À l'époque, à la fin des années 60  oui, je sais, ma pôvre dame, ça ne nous rajeunit pas!!!), c'était le tout début des grands centres commerciaux. On commençait tout juste à se familiariser à leur fonctionnement, à savoir prendre un chariot, l'emplir et payer à la caisse en sortant. Simple, non ?

Oui... Mais... Ce jour-là (j'étais en compagnie de ma cousine Nicole), nous sommes allées pour la première fois dans un centre que nous ne connaissions pas encore, c'était un Trigano, je cite le nom de cette enseigne, je crois qu'elle n'existe plus. C'était peu avant Noël, nous étions là pour effectuer nos achats de cadeaux... Je me souviens, dans le chariot, j'avais mis un joli ensemble déshabillé pour ma sœur aînée, un très beau livre pour mon père, un service à café que je trouvais original pour ma mère. Je ne sais plus ce que Nicole avait choisi mais elle s'est chargée, elle aussi, de remplir ce fichu chariot. Nous nous sommes bien promenées une heure dans ce magasin, très à l'aise... Puis, tranquillement nous nous sommes dirigées vers les caisses. Là, l'horreur !!! Il n'y avait pas de caisse !!! Je vous assure... IL N'Y AVAIT PAS DE CAISSE !!! Nous étions là, désemparées, avec notre chariot plein... La sortie était face à nous... Nous sommes parties... Vite... Très vite, parce que soudain on a eu peur que l'on nous prenne pour des voleuses ( ce que nous étions devenues, en fait, bien involontairement).

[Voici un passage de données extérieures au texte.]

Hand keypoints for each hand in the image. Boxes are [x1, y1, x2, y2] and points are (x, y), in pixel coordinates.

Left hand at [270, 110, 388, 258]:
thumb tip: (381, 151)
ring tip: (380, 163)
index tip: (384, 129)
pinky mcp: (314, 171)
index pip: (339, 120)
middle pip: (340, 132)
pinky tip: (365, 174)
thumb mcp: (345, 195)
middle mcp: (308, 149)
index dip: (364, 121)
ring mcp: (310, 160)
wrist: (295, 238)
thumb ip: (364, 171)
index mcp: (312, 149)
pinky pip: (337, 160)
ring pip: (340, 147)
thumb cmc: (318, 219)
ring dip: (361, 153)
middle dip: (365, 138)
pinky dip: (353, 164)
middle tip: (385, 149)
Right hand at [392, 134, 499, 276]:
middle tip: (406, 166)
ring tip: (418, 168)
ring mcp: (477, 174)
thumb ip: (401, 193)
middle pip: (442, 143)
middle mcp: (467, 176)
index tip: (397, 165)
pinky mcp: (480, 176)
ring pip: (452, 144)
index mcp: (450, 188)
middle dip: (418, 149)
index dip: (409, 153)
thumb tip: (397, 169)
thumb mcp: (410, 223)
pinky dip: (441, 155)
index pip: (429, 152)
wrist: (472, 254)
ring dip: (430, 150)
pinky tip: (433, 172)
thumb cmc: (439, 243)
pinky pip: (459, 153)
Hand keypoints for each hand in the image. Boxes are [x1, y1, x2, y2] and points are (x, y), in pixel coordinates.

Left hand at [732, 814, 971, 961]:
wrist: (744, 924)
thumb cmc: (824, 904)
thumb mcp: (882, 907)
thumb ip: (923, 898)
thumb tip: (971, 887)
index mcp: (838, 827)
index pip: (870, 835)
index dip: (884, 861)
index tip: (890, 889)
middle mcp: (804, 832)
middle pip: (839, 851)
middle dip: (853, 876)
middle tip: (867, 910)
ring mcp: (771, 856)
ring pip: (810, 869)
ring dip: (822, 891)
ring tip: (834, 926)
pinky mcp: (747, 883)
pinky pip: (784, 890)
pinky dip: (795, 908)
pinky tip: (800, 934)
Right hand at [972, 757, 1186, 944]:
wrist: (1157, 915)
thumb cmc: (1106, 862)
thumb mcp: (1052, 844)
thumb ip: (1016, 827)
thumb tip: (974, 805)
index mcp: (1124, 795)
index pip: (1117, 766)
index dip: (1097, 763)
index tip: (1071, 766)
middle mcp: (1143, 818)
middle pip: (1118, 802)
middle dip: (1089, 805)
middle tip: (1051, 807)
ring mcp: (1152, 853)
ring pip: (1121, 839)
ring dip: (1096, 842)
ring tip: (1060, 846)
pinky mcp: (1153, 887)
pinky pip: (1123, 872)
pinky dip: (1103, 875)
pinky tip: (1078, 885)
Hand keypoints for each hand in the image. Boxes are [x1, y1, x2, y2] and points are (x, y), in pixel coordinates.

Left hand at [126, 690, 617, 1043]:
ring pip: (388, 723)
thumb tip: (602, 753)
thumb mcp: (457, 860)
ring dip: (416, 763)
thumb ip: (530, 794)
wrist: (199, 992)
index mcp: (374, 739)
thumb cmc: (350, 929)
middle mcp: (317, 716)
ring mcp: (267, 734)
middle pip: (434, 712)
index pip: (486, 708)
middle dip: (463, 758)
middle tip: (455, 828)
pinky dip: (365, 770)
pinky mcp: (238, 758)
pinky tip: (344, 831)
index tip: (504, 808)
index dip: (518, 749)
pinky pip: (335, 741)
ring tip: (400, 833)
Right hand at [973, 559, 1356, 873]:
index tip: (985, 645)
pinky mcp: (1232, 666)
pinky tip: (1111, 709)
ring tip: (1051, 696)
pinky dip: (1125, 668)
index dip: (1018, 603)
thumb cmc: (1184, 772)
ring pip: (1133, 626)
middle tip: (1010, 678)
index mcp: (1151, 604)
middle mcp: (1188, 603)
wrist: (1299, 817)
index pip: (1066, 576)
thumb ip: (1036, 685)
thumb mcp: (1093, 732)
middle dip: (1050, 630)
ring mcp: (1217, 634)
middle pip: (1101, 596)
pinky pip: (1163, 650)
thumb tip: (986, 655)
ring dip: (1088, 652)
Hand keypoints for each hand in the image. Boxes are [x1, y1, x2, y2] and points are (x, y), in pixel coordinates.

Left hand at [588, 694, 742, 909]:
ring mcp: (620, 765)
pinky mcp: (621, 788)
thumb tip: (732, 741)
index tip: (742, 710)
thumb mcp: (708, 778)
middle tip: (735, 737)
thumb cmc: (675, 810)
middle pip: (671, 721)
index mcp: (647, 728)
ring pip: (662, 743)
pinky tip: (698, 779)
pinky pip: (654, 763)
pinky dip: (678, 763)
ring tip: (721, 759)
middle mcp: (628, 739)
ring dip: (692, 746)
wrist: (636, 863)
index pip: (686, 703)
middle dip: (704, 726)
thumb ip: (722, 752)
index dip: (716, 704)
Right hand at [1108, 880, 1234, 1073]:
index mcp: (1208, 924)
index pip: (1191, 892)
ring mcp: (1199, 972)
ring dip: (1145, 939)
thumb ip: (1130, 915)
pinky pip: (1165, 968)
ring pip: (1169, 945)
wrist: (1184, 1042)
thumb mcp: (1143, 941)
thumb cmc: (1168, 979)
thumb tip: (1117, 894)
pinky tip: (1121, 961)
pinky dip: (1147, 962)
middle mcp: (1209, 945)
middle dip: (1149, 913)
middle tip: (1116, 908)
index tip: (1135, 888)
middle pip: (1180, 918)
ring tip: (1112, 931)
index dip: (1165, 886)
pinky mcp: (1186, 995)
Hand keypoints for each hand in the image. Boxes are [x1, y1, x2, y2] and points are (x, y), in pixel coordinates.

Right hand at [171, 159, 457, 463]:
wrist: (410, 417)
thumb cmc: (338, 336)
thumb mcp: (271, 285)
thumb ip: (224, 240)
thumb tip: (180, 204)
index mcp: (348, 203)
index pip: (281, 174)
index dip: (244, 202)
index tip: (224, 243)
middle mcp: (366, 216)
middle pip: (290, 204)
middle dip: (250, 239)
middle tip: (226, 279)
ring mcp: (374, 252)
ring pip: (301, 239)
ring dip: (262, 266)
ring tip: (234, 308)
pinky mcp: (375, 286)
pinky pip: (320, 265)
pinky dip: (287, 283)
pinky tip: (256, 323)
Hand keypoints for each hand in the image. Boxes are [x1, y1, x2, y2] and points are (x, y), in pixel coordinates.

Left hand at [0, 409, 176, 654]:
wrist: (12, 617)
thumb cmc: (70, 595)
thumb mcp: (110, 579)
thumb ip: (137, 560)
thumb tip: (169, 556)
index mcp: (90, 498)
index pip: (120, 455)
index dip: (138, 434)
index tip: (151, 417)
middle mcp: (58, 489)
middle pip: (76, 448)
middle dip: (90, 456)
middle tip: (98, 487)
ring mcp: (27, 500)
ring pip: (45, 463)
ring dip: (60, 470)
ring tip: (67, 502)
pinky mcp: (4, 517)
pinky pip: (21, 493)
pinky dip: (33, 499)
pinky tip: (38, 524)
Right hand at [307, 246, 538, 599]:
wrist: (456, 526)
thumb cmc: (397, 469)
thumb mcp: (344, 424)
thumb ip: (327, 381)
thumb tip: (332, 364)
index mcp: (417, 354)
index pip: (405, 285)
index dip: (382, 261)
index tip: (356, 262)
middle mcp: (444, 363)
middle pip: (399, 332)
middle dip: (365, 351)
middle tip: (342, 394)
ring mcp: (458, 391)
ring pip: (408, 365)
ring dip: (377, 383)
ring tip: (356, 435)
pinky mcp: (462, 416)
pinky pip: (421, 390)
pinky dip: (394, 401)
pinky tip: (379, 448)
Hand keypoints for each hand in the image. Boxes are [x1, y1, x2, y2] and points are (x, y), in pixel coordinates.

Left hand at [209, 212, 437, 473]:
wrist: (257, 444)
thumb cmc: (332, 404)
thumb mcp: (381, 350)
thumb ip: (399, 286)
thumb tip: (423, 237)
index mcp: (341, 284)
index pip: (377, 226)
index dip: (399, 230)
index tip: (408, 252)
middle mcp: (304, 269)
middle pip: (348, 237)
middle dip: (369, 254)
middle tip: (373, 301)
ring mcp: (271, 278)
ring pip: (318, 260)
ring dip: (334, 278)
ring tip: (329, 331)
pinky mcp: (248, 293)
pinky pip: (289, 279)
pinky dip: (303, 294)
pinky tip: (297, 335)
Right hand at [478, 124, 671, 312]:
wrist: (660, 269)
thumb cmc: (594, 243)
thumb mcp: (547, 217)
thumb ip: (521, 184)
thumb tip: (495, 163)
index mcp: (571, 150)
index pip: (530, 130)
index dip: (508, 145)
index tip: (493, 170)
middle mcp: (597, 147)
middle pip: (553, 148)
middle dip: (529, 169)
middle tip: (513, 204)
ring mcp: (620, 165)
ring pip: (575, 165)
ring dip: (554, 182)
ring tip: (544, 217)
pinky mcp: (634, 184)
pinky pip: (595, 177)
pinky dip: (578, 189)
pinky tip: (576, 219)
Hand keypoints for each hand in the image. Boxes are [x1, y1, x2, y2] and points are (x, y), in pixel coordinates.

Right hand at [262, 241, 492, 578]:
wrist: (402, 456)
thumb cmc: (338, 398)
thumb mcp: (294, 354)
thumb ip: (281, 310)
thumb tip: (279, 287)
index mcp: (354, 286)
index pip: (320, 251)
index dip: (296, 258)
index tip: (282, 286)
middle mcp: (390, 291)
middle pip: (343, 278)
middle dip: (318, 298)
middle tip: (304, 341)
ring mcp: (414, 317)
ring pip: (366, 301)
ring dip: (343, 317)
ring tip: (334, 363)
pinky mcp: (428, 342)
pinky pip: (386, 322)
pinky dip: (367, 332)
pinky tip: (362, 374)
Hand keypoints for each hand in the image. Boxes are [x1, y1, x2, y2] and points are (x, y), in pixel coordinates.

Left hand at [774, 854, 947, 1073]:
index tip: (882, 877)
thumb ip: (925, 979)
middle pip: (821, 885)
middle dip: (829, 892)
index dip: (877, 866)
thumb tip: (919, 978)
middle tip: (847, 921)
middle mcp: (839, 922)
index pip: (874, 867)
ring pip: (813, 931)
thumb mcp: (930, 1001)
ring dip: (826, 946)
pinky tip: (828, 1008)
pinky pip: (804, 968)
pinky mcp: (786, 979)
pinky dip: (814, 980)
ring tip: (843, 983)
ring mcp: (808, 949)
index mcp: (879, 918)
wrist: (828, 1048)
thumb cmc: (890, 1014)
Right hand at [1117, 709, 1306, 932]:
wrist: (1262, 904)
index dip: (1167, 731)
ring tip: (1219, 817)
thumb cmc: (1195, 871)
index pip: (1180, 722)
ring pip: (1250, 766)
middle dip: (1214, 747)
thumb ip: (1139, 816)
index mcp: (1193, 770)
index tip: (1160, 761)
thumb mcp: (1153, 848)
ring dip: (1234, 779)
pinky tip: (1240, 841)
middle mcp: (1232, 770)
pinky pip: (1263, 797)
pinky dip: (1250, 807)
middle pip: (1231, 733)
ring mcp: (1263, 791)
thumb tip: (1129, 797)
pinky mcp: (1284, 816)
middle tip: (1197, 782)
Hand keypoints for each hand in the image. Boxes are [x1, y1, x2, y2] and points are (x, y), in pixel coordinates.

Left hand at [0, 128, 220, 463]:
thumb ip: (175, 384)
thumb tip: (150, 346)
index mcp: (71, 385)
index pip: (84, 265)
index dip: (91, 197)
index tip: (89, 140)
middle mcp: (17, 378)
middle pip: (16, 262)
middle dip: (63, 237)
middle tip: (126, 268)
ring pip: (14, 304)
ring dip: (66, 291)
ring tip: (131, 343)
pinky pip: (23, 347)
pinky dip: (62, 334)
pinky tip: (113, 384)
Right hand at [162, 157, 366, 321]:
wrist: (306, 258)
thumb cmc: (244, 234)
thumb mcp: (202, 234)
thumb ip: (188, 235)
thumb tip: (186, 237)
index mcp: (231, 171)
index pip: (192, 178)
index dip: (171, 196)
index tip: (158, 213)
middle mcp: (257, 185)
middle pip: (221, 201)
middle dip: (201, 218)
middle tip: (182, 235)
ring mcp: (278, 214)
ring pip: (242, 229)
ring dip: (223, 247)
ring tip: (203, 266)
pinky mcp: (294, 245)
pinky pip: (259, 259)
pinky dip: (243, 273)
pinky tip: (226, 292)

Nous étions très jeunes et nous n'avons tout simplement pas osé retourner là où nous avions pris chacun de nos articles.

Explication : dans ce magasin il fallait alors payer ses achats à chaque rayon, tout simplement. Un peu le principe de certains Monoprix, je crois. Sauf que là, bien en évidence à l'entrée du magasin, se trouvaient ces fichus chariots qui nous ont induit en erreur...

Pourquoi personne ne s'est manifesté ? Nous étions très décontractées, je le répète, nous n'avons donc pas attiré l'attention et il n'y avait pas alors de caméra.

" Bien mal acquis, ne profite jamais" dit le dicton...Nos cadeaux ont été bien apprécié, malgré cela... J'en ai tiré une leçon car j'ai eu la peur de ma vie...

Par contre, non, qui a dit : " Pourquoi vous n'en n'aviez pas mis plus dans ce chariot ?" Enfin, je suis honnête, moi !!! Sourire.